Фрагмент текста

Из их большой семьи не осталось никого. Власти выслали на поселение всех взрослых, конфисковали имущество, а дом оставили этой самой казачьей снохе. И потому ей пришлось взять себе всех малолетних детей ото всей её «расказаченной» родни. Дело шло к холодам. Ни топлива, ни запасов еды у молодой женщины с десятком чужих детей не было. Сама-то ещё бы, может, и выжила, а вот дети...

Тогда-то неграмотная хозяйка и показала своему соседу Василию бумажку, которую когда-то оставила спасенная ею медсестра. Грамотный Вася написал письмо по тому петроградскому адресу. А через какое-то время его и председателя сельсовета вызвали в Соль-Илецк. Оказалось, что спасенная большевичка к тому времени уже занимала серьезный партийный пост. Она написала гневное послание в адрес местных оренбургских властей. А потому Соль-Илецкий райком распорядился за заслуги перед советской властью помочь расказаченной семье мукой и дровами. Это позволило выжить в ту зиму и казачке, и детям.

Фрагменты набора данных
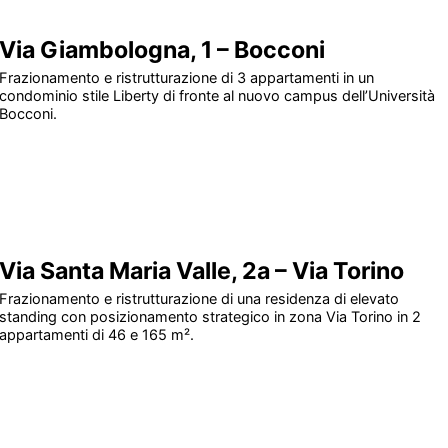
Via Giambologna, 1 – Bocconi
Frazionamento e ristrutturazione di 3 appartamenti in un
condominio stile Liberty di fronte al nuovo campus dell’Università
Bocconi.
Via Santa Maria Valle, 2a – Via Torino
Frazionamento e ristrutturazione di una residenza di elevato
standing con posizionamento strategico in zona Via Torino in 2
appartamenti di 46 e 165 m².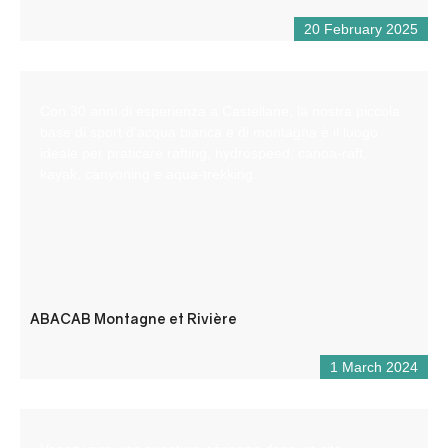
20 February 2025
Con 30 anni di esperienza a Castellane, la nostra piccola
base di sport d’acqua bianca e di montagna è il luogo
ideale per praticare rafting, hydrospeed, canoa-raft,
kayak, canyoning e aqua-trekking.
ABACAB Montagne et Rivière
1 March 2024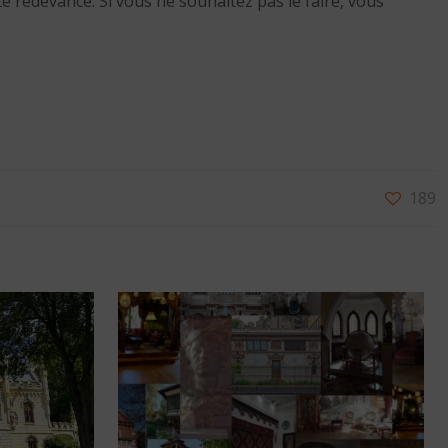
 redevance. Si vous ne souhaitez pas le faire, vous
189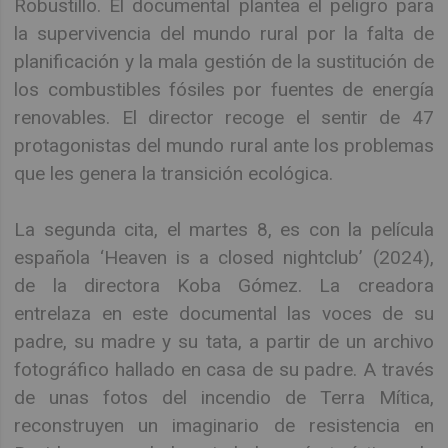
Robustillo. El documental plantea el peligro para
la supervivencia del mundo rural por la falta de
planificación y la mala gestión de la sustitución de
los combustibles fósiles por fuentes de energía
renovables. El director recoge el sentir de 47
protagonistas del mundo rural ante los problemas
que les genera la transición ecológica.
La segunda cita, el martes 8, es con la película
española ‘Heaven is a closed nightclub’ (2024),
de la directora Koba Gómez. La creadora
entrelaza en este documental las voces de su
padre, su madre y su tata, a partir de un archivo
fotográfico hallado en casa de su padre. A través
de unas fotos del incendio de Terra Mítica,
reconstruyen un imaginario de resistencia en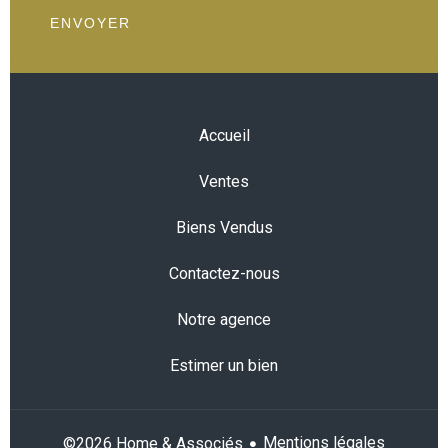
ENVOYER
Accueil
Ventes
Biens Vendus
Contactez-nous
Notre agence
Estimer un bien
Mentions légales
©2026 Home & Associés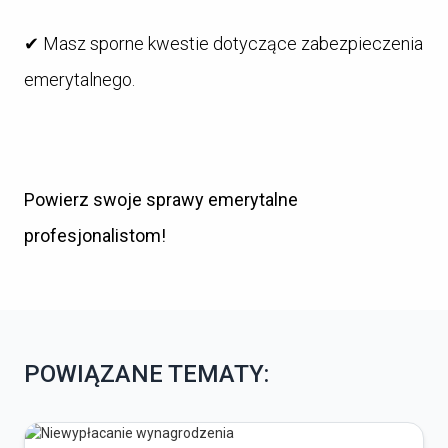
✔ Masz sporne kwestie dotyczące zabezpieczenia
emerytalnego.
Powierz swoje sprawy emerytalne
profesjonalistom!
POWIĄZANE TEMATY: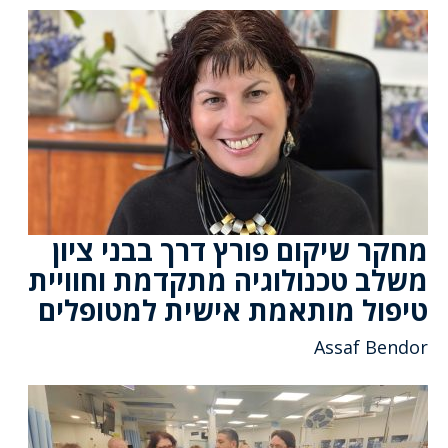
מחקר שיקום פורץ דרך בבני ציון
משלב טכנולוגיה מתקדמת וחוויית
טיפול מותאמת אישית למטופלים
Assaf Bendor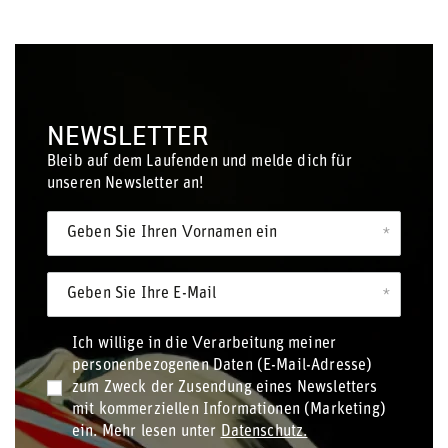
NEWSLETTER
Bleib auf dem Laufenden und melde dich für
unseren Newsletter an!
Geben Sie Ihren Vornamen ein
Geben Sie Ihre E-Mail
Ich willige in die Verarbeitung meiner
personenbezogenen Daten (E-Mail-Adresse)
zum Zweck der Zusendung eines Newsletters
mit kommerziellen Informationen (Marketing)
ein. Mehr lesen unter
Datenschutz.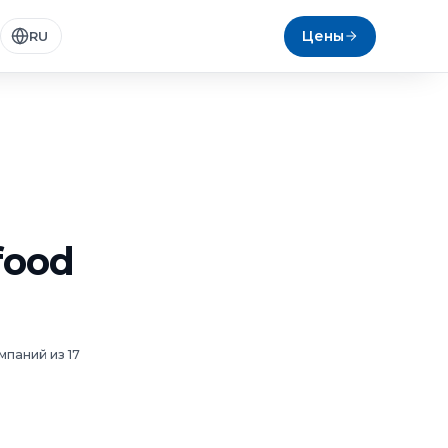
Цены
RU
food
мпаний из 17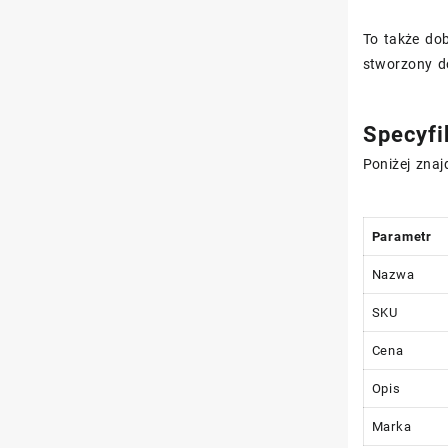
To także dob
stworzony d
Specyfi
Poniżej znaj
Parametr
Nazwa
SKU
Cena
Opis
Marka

Рабочее задание
Верните весь фрагмент текста целиком, слово в слово и без единого изменения.

Письменный ответ
Из их большой семьи не осталось никого. Власти выслали на поселение всех взрослых, конфисковали имущество, а дом оставили этой самой казачьей снохе. И потому ей пришлось взять себе всех малолетних детей ото всей её «расказаченной» родни. Дело шло к холодам. Ни топлива, ни запасов еды у молодой женщины с десятком чужих детей не было. Сама-то ещё бы, может, и выжила, а вот дети...

Тогда-то неграмотная хозяйка и показала своему соседу Василию бумажку, которую когда-то оставила спасенная ею медсестра. Грамотный Вася написал письмо по тому петроградскому адресу. А через какое-то время его и председателя сельсовета вызвали в Соль-Илецк. Оказалось, что спасенная большевичка к тому времени уже занимала серьезный партийный пост. Она написала гневное послание в адрес местных оренбургских властей. А потому Соль-Илецкий райком распорядился за заслуги перед советской властью помочь расказаченной семье мукой и дровами. Это позволило выжить в ту зиму и казачке, и детям.